Reverend Morris BURRELL and wife
v.
SEGUROS AMERICA BANAMEX, S.A.
No. 6850.
Court of Appeal of Louisiana, Fourth Circuit.
July 8, 1975. Rehearing Denied August 5, 1975. Writ Refused October 17, 1975.*178 Joseph Rosenberg, Morris B. Phillips, New Orleans, for plaintiffs-appellees.
Rudolph R. Schoemann, New Orleans, for defendant-appellant.
Before REDMANN, SCHOTT and MORIAL, JJ.
REDMANN, Judge.
As a "condition suspending or restricting insurance," defendant fire insurer's policy provided nonliability "for loss occurring. . . while a described building. . . is vacant or unoccupied beyond a period of sixty consecutive days." The trial court held this standard clause inapplicable to our facts and the insurer appeals.
The case was decided on a stipulation of facts. The building owners' foster daughter had lived in the building with her husband. The husband left the foster daughter, and she shortly thereafter also ceased to reside in the building. However, she left her furniture and most of her clothes there, and visited the building once a week to clean it and exchange clothes, hoping for a reconciliation with her husband. She kept the apartment locked at all times.
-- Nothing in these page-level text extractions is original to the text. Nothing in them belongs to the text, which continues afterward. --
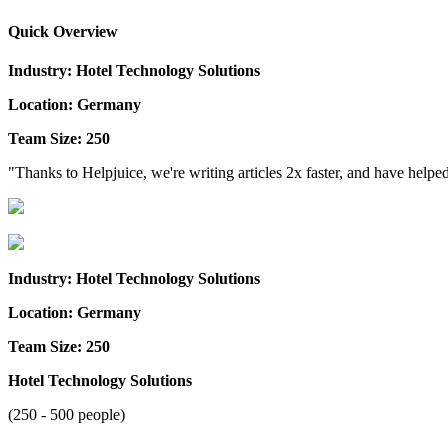
Quick Overview
Industry: Hotel Technology Solutions
Location: Germany
Team Size: 250
"Thanks to Helpjuice, we're writing articles 2x faster, and have help
Industry: Hotel Technology Solutions
Location: Germany
Team Size: 250
Hotel Technology Solutions
(250 - 500 people)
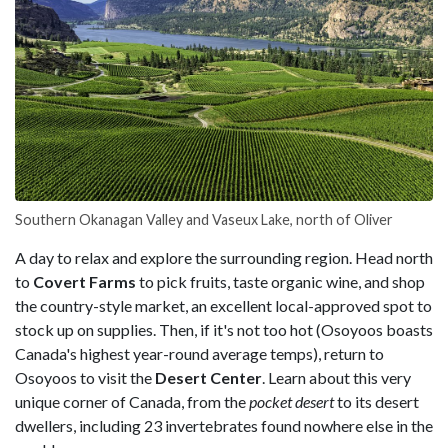
Southern Okanagan Valley and Vaseux Lake, north of Oliver
A day to relax and explore the surrounding region. Head north
to
Covert Farms
to pick fruits, taste organic wine, and shop
the country-style market, an excellent local-approved spot to
stock up on supplies. Then, if it's not too hot (Osoyoos boasts
Canada's highest year-round average temps), return to
Osoyoos to visit the
Desert Center
. Learn about this very
unique corner of Canada, from the
pocket desert
to its desert
dwellers, including 23 invertebrates found nowhere else in the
A fire caused damage (the cost to repair which is also an issue) more than 60 days after the last time anyone had slept in the building.
We agree with the trial judge that an apartment kept furnished and visited weekly is not "vacant or unoccupied beyond a period of sixty consecutive days." The insurer shows that, among insurers, "vacant" and "unoccupied" are not synonomous, although we doubt the ordinary layman would necessarily distinguish between the two words. In any case, the insurer concedes that the apartment "may not have been vacant" because of the furniture and clothes, but argues it was unoccupied.
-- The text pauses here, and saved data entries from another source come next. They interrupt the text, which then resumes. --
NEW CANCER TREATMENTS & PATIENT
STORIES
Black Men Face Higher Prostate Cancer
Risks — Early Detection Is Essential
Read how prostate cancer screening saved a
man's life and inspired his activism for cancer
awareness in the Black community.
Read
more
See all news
In our view, at least whenever the daughter was in the apartment to clean it and to exchange clothes, the apartment was occupied in an ordinary sense of the word. We agree with Firemen's Fund Ins. Co. v. Wofford, 1936, 182 Ga. 900, 187 S.E. 76, 78 that "[i]t is not essential that some one sleep in a dwelling to render it occupied."
We also note agreement with Hemenway v. American Cas. Co. of Reading Pa., E.D. La.1936, 215 F. Supp. 103, that in any event "vacant or unoccupied" by traditional rules of construction would be construed in favor of the insured. See also Graves v. M.F.A. Mutual Ins. Co., Mo.App.1969, 446 S.W.2d 154, 47 A.L.R. 3d 393, and Annot., 47 A.L.R. 3d 398, 465, § 19[a].
We distinguish Terwilliger v. Union Fire, Acc. & Gen. Ins. Co., La.App.1938, 185 So. 43. There the policy defined unoccupied to mean "entirely furnished, but with personal habitants temporarily absent." The court reasoned, in respect to this definition, that weekly visits by one no longer a habitant did not prevent unoccupancy. Our policy does not similarly alter the meaning of unoccupied.
We therefore affirm coverage.
However, we reduce quantum to the amount of the insurer's estimate because the stipulation does not establish that *179 all the repairs included in plaintiffs' estimate were necessary. The two estimates disagree on what work was to be done. For example, plaintiffs' estimate provides for replacing of sheetrock walls and ceiling in living room, two bedrooms, hall, kitchen and bathroom, while defendant's estimate would replace sheetrock only in one bedroom, repair ceiling sheetrock in the kitchen, and merely clean and paint all other sheetrock. Only 20 months before the fire, the local housing improvement authority had listed three pages of defects in the building's four apartments, and only one apartment was thereafter repaired. Under the circumstances we conclude plaintiffs' burden of proving the extent of damage from the fire required some showing beyond the mere presentation of a disputed estimate. Defendant concedes only $2,055 of damage from the fire.
Having thus adopted defendant's suggested quantum, we need not consider whether quantum should have been arbitrated.
The judgment appealed from is amended in principal to $2,055.